TAKEAWAY: While trademarks offer a useful shorthand to refer to well-known goods, patent practitioners should recognize the pitfalls of referencing trademarks in patent claims.

While complementary, patents and trademarks offer distinct IP protection. Utility and design patents protect functional and aesthetic aspects, respectively, of a product. Patent claims must particularly point out and distinctly claim the subject matter claimed in order to inform the public of the boundaries of protected subject matter. Trademarks and trade names are associated with the brand under which various products may be identified. Features of any given product may change while being represented by the same trademark or trade name.

Trademarks can immediately evoke specific product features, but incorporating trademarks in patent claims risk rendering the claims indefinite. The presence of a trademark or trade name in a patent claim is not, per se, improper under U.S. patent law (specifically 35 U.S.C. §112(b) or pre-AIA 35 U.S.C. §112, second paragraph). But USPTO guidelines explain that using trademarks and trade names as limitations to identify or describe a particular material or product is improper; see M.P.E.P. 2173.05(u).

There are few court decisions providing examples of permissible uses of trademarks in claims. In a 2007 district court case, PolyVision Corp. v. Smart Technol. Inc. (501 F. Supp.2d 1042 (W.D. Mich. 2007)), the court held that using the trademark Windows™ did not render the claims indefinite. The court referred to guidance from the Federal Circuit that “claims are generally construed so as to sustain their validity,” and determined that the claims at issue could be construed as limited to Microsoft Windows Version 3.0, the most recent version of Windows™ software and the only example described in the specification. Still, the patentee was warned that Windows™ “includes a number of programs that were not known or released until after [the patent application was filed] . . . [and patentee] may not claim the benefit of those programs.”
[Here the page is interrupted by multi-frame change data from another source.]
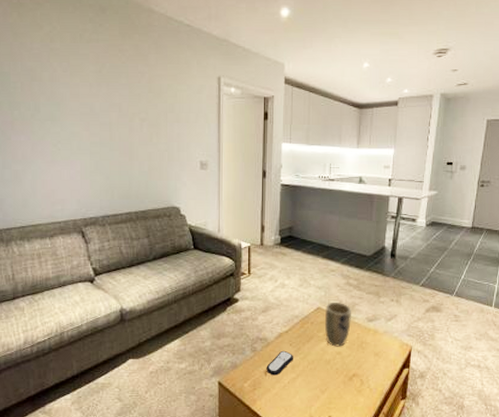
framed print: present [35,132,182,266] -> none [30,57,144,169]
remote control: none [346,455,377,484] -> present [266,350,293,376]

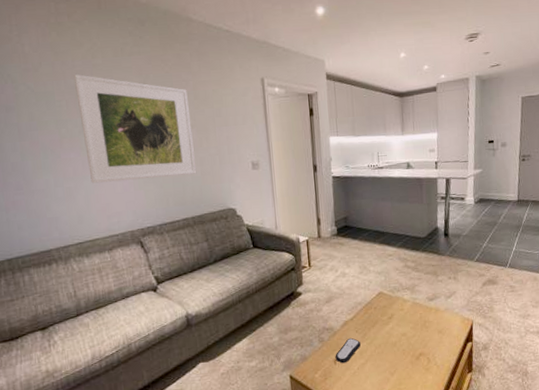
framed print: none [30,57,144,169] -> present [73,74,197,184]
plant pot: present [324,301,352,347] -> none [386,284,413,329]

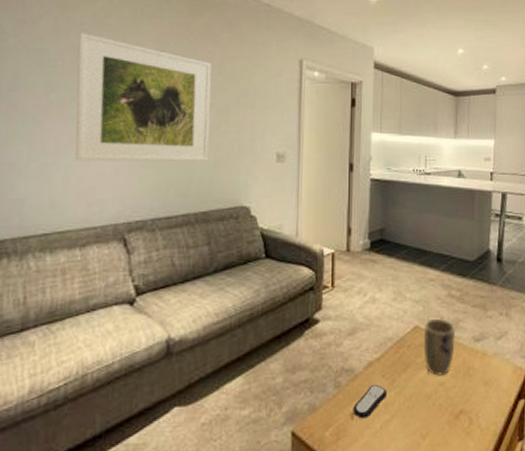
plant pot: none [386,284,413,329] -> present [423,318,456,376]

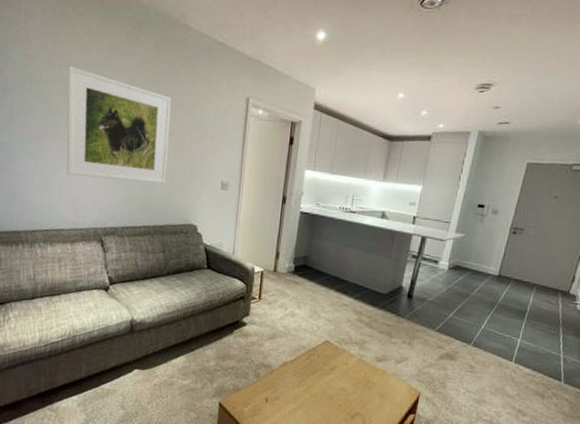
remote control: present [353,384,387,419] -> none [267,379,296,404]
plant pot: present [423,318,456,376] -> none [331,337,362,383]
There are more examples of improper uses of trademarks. In a 2021 post grant review (PGR) proceeding Galderma S.A. v. Medy-Tox, Inc. (PGR2019-00062), the USPTO Patent Trial and Appeal Board (PTAB) commented on a patentee’s motion to amend the claims to include the trademark BOTOX®. Galderma filed a petition challenging the validity of Medy-Tox’s patent US 10,143,728, in part arguing insufficient written description support for the claimed “animal-free botulinum composition” exhibiting a “longer lasting effect.” During the trial proceeding, Medy-Tox filed a motion that sought to cancel the claims in favor of substitute claims adding BOTOX® to the independent claim. The PTAB issued a rare sua sponte order giving notice that using a trademark to identify a particular material or product provided potential grounds for finding the claims indefinite. The PTAB ultimately denied Medy-Tox’s motion to amend on grounds that the proposed substitute claims did not satisfy written description and enablement requirements, without addressing the trademark. This case is currently under appeal before the Federal Circuit.

When drafting claims, patent practitioners should determine whether using a trademark or trade name is necessary, and if so, whether its meaning is sufficiently definite to inform the public the bounds of the claim. Even in cases where a trademark or trade name appears to have a specific, well known meaning, it may be helpful to consider including a definition in the patent specification and/or claim the subject matter in a different way as a back-up position.